Outra garantia ao público trans são os procedimentos cirúrgicos e acompanhamento profissional com psicologia e psiquiatria, tanto pelo SUS, quanto por planos de saúde, autorizados pela Portaria n. 2803/2013 do Ministério da Saúde (MS), pela Resolução n. 2265/2019 do Conselho Federal de Medicina (CFM) e também pelo Parecer Técnico 26/2021 da Agência Nacional de Saúde Suplementar (ANS).

Leia mais: Mês da Visibilidade Trans: atenção integral à saúde ainda é desafio

Por que pautar mulheres trans no mês da mulher?

Debater sobre a pluralidade do universo feminino não focando somente na pauta cisgênera, como também no feminismo negro e no transfeminismo, é uma realidade a ser colocada em prática. É fundamental reconhecer os desafios que cada mulher passa e dar espaço a essas vozes, sem exceção.

Para Tertuliana, é necessário considerar a diversidade e a importância de incluir todas as narrativas, principalmente pela falta de visibilidade das mulheres trans e travesti dentro do feminismo. 

“Eu vejo vários festivais que foram feitos neste mês da mulher, apresentações falando da questão da mulher. Cadê alguma mulher trans nesses eventos do governo e da prefeitura? É muito feio que as mulheres trans estejam apagadas. Nós precisamos ter visibilidade assim como as mulheres cisgêneras, porquê, além de sofrer machismo e misoginia, a gente ainda sofre a transfobia e o apagamento dentro da própria militância. É muito difícil”, explicou a cantora.

Laís Ferreira também ressaltou a relevância do papel de agregar todas as temáticas do mundo feminino para que se tornem uma causa só. 

“Respeito e igualdade é, sim, válido ser dito, não apenas no mês da visibilidade trans ou no mês das mulheres. É somar com a temática e histórias sobre todo tipo de mulher, seja ela cis ou trans, em seu próprio mês. A importância é essa, não ter categorias ou separar, mas sim juntar, para então haver mais respeito e igualdade uma com as outras. Inclusive, que a sociedade possa enxergar sem espanto, porque não há nada de incomum nisso”, disse a esteticista.
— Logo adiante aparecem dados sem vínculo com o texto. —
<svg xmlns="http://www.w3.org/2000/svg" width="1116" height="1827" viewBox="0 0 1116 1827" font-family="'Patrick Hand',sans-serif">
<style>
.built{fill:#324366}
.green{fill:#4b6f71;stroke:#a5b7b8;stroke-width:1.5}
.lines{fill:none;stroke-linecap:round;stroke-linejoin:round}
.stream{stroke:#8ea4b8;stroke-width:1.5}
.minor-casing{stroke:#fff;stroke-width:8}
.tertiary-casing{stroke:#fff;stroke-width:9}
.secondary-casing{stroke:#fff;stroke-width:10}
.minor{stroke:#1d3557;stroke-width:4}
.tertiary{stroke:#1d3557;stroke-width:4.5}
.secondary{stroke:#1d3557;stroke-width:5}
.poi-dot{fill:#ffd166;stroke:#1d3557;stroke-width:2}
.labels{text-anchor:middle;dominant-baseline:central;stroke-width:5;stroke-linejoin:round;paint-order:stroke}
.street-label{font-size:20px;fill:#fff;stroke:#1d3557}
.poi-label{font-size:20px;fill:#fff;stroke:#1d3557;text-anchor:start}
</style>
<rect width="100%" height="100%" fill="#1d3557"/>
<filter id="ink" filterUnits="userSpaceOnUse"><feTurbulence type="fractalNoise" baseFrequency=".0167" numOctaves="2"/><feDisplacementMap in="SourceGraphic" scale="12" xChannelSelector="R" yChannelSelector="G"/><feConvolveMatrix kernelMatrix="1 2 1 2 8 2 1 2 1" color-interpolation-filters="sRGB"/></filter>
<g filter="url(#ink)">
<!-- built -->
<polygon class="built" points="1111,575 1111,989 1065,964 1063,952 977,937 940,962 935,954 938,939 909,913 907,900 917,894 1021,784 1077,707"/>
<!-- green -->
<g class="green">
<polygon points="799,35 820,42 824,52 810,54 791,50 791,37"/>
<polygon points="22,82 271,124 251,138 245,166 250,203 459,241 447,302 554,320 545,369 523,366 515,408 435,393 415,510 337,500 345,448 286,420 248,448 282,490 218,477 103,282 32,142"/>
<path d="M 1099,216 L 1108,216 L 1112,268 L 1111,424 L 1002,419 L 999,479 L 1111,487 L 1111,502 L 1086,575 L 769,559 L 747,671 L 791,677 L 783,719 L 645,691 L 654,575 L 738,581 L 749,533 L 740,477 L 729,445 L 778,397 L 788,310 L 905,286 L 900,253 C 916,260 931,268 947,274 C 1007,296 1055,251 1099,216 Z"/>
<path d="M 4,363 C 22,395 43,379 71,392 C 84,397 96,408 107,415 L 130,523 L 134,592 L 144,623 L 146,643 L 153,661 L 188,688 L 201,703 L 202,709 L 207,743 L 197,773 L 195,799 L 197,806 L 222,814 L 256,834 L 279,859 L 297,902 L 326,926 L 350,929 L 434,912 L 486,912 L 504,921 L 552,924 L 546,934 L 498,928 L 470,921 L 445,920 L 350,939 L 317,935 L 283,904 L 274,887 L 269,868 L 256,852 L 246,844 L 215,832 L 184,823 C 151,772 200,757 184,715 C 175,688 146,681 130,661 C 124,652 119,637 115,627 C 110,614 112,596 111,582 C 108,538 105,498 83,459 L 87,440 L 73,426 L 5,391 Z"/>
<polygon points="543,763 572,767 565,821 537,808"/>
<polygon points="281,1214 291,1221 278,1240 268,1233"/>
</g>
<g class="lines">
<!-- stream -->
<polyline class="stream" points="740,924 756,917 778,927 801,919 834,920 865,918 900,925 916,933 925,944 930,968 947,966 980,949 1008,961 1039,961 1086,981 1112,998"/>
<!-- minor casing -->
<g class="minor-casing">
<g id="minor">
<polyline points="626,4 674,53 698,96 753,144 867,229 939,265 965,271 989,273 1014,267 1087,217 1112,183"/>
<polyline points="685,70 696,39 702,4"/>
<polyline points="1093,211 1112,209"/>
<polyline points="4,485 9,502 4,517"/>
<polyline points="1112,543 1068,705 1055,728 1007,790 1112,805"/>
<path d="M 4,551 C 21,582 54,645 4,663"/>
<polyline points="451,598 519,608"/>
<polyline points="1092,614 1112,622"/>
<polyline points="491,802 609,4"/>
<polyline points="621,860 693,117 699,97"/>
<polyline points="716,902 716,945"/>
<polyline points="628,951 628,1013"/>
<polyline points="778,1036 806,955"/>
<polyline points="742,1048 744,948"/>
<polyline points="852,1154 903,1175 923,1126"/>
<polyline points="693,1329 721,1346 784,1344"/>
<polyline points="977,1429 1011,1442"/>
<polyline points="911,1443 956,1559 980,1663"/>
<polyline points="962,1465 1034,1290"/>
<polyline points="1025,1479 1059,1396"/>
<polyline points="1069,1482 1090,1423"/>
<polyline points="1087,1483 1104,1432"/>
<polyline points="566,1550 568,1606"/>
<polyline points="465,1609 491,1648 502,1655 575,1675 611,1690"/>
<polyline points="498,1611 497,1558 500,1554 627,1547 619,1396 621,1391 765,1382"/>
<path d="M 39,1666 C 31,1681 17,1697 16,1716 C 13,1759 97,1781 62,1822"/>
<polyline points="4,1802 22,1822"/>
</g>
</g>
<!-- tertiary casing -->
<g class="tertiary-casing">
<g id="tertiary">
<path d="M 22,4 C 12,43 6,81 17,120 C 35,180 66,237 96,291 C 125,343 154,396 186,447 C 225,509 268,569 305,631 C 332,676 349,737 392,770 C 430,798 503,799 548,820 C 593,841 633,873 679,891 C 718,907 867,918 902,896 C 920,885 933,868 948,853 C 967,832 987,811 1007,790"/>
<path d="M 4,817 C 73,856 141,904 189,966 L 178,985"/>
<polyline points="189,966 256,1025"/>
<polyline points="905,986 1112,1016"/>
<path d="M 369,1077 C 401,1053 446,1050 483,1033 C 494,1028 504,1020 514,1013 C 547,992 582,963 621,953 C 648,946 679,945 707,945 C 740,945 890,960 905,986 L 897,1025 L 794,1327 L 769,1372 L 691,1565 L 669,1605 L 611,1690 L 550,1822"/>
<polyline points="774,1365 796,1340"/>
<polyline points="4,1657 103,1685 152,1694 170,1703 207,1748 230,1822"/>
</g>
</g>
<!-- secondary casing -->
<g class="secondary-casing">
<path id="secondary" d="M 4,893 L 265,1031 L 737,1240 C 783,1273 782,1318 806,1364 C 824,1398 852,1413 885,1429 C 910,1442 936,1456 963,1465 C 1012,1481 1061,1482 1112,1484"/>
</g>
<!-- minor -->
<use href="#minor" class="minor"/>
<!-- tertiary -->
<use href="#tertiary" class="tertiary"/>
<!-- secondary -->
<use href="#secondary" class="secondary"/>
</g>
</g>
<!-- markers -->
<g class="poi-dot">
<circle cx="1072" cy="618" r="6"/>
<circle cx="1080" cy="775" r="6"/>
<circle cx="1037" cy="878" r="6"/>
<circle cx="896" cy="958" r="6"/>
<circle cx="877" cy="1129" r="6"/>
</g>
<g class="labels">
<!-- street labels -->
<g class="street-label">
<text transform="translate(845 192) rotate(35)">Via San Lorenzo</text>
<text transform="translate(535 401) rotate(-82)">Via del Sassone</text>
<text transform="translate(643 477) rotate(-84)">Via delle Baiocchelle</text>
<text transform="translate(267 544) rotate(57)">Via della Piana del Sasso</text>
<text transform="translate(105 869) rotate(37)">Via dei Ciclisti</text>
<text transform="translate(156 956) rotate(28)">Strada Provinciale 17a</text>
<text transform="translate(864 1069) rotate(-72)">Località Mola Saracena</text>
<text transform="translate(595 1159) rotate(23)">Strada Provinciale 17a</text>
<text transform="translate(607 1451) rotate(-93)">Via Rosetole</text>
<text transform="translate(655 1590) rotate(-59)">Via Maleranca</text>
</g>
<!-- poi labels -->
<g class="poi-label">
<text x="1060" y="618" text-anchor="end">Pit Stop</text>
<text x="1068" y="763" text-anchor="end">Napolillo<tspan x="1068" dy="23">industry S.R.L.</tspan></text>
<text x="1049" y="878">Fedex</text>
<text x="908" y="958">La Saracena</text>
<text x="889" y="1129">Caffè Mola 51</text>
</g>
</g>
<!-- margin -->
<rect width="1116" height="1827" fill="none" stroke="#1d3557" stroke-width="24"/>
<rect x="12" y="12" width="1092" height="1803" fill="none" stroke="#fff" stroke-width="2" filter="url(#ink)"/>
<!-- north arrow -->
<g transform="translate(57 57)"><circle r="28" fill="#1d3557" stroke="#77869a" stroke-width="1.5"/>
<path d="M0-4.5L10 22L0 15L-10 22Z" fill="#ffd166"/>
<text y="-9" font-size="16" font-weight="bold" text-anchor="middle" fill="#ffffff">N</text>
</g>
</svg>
Por fim, Liz comentou que a ênfase necessária para pautar mulheres trans está ligada à sobrevivência, respeito e acessos a espaços e direitos legais.

"Nós buscamos poder realizar uma retificação de documentos com dignidade, poder trabalhar dignamente qualquer profissão, sendo respeitadas. Ser atendida em qualquer ambiente com respeito. Então, o mês da mulher se soma às conquistas que obtivemos todos os dias. Um exemplo disso é que a retificação de documentos sem precisar ir na justiça, isso em 2018, pouco tempo considerando o fato que sempre existimos", concluiu.

No início deste mês, em pleno Dia Internacional da Mulher, o deputado federal Nikolas Ferreira (PL-MG) usou o momento de fala, na tribuna do plenário da Câmara dos Deputados, para fazer um discurso transfóbico. Na ocasião, o parlamentar utilizou-se de uma peruca para dizer que “se sente mulher”. Casos como esses, deixam explícitos a necessidade de fomentar as pautas sobre a transfobia urgentemente.